• _The records_
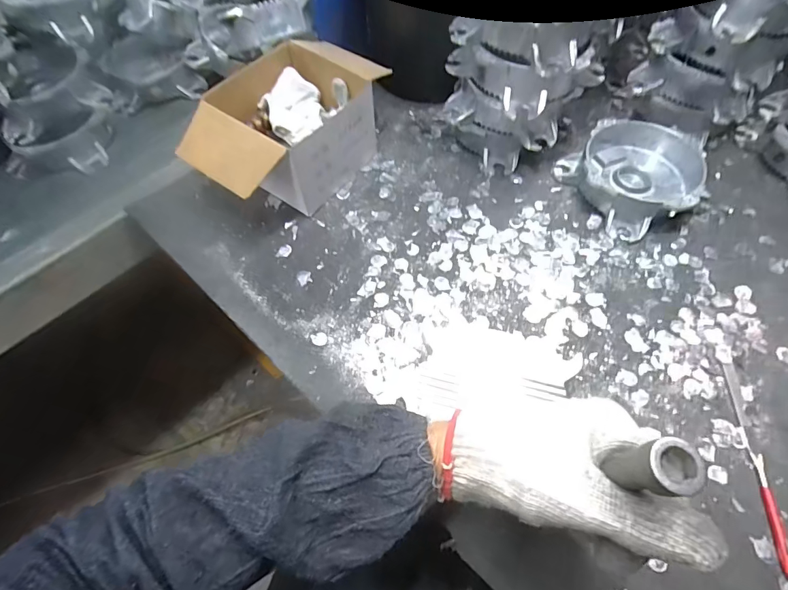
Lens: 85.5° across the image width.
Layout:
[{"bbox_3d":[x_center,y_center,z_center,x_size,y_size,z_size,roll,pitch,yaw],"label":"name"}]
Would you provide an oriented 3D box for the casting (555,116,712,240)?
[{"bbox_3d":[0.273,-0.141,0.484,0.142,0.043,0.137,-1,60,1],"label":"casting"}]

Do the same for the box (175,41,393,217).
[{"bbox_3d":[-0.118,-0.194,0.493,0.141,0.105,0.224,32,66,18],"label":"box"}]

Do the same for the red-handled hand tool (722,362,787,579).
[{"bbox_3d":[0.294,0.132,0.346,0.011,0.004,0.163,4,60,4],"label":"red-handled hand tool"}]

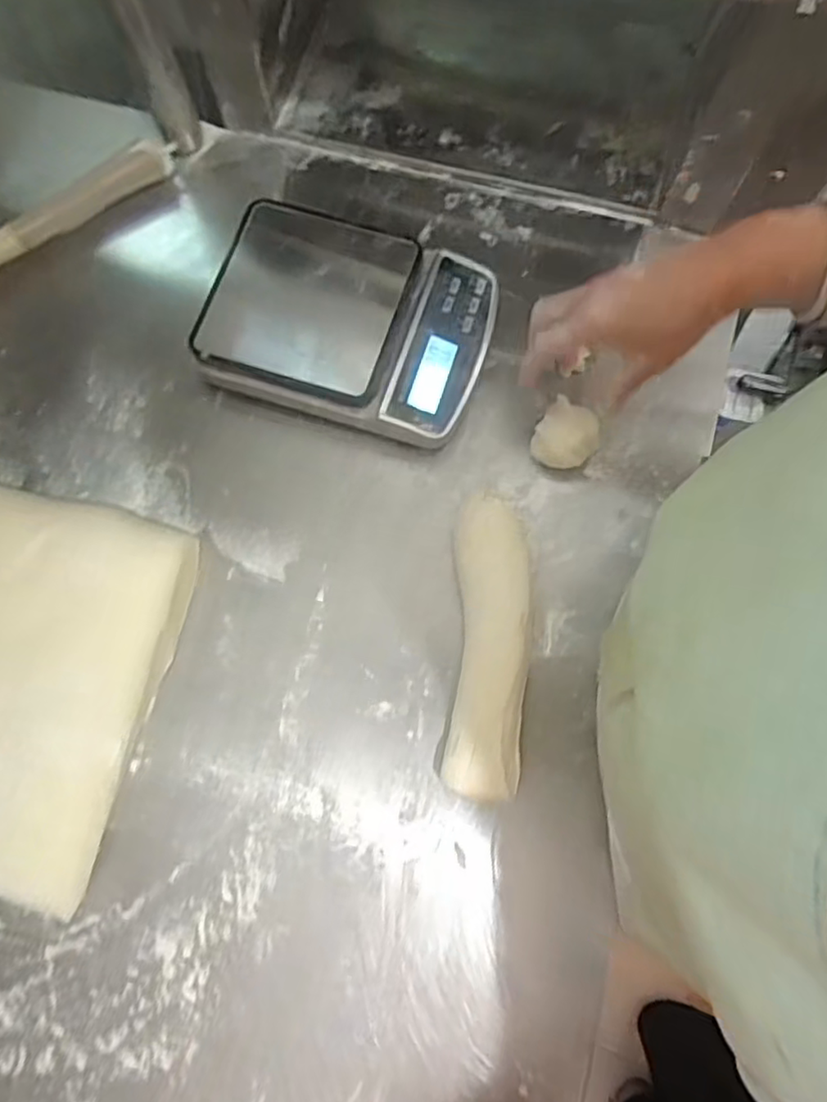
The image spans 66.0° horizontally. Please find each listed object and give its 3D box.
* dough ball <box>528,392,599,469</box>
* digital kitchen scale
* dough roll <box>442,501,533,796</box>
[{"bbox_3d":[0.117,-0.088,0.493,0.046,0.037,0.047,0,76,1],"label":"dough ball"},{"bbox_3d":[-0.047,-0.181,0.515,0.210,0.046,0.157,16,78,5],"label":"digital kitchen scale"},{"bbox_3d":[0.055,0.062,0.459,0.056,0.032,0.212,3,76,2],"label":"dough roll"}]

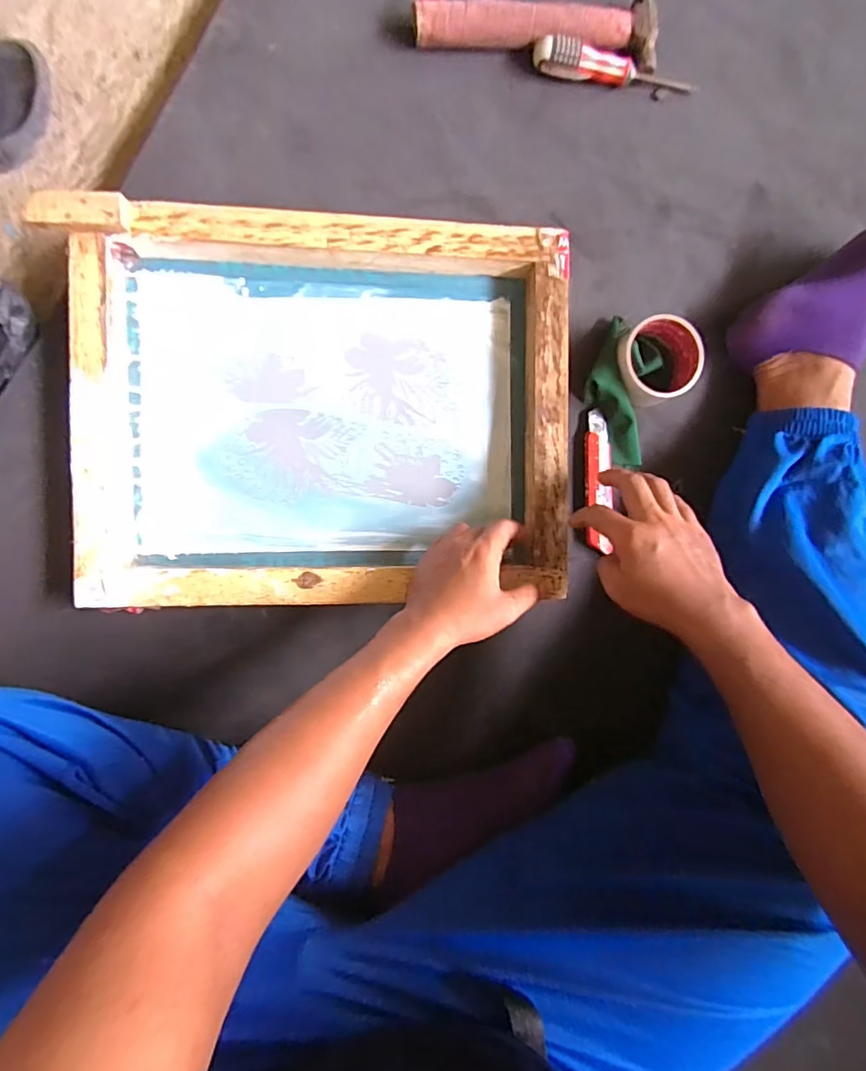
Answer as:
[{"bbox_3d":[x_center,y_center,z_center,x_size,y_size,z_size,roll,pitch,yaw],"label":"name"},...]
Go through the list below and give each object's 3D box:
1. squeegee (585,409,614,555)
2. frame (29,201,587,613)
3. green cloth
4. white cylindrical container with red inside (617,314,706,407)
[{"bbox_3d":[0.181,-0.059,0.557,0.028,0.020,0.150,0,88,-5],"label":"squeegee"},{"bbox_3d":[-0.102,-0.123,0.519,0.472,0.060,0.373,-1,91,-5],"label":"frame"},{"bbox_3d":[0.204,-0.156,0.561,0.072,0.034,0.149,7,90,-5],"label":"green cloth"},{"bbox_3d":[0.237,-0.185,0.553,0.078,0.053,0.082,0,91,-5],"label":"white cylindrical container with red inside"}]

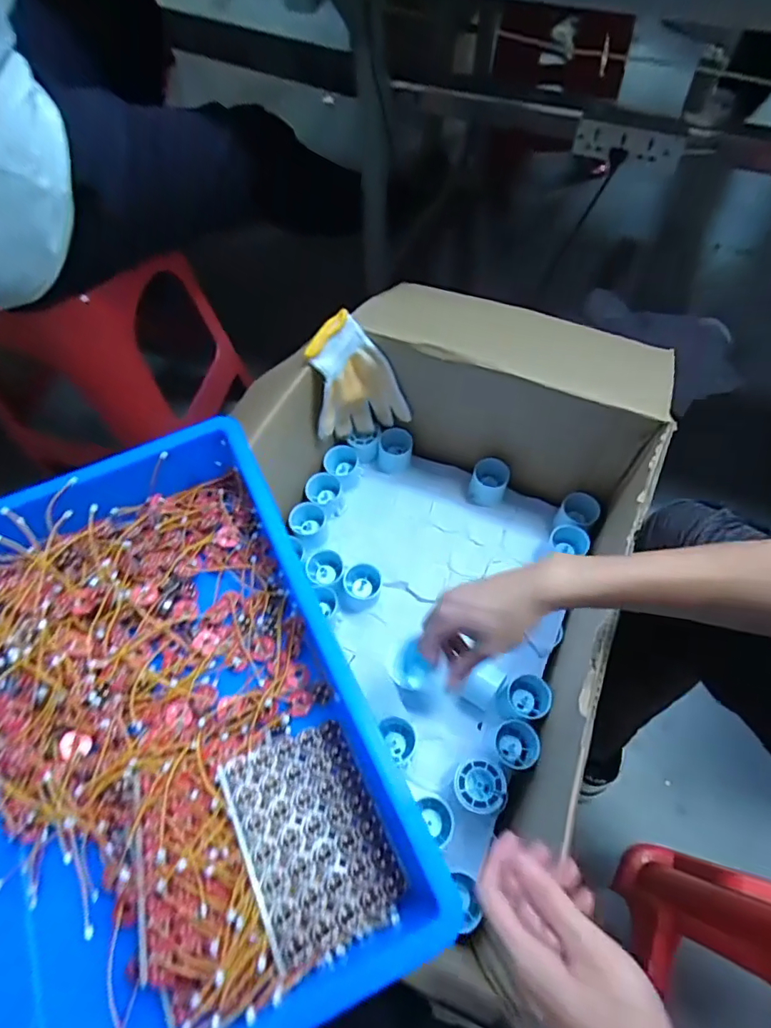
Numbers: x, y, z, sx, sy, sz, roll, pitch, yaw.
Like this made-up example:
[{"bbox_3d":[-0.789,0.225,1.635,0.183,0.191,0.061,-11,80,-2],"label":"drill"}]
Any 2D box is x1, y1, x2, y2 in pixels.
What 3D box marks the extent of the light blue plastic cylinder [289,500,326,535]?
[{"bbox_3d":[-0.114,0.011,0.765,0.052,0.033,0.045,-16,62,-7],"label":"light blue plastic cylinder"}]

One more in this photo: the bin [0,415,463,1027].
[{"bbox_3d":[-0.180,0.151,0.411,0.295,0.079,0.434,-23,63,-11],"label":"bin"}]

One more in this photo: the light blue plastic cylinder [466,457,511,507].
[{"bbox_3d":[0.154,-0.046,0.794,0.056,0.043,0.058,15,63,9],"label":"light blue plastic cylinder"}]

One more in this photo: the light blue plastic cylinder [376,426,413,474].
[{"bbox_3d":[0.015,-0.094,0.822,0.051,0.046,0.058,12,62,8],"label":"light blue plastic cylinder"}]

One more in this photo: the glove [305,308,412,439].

• _What to do_
The job is to copy each line from the material above that holds the word "give".

• _Task solution_
The image spans 66.0° horizontally. Please find each listed object and give its 3D box.
Go through the list below and give each object's 3D box:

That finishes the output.